Thanks for your reply @matthiasblum -- is there a possibility to get a bit insights into the cause and whether we can be more confident that this will not happen in the future? We very much enjoy relying on the lookup service, but also need to be able to trust it.

matthiasblum commented 6 months ago

I asked @tgrego to look into it. He will update this issue.

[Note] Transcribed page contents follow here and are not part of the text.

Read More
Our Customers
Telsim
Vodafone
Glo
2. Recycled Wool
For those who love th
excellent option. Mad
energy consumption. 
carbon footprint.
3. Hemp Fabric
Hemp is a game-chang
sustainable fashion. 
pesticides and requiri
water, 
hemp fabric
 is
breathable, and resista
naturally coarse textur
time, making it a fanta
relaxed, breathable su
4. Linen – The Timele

tgrego commented 6 months ago

Hello @cmunk Thank you for reporting this issue, we could confirm that not only version 5.66-98.0 but a few of our most recent versions were affected by it. The latest version 5.67-99.0 is not affected as far as I can tell. The issue seems be related to newest uniparc sequences and affect a small number of proteins. The example sequence you provided is indeed a high uniparc ID. To help us get a deeper insight of the issue could you provide us with a list of sequences/md5s that have been affected on your previous run? That would really help us if possible.

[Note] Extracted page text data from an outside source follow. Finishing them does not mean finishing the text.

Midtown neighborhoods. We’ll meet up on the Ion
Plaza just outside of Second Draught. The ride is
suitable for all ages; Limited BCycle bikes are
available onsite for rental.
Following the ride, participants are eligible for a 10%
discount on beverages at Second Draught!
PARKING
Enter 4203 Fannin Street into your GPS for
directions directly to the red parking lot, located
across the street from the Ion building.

Thank you and best regards

cmunk commented 6 months ago

hi @tgrego -- Thank you for looking into this -- I sadly do not have the IDs of the false negatives as the data has now been overwritten without using lookup. But yes indeed, it was seemingly a smaller subset of data, though I did not deduce a pattern.

tgrego commented 3 months ago

Issue was missing data on the lookup service for a small but increasing number of high uniparc IDs, affecting versions starting 5.63-95.0 to 5.66-98.0. Issue was fixed from version 5.64-96.0 onwards.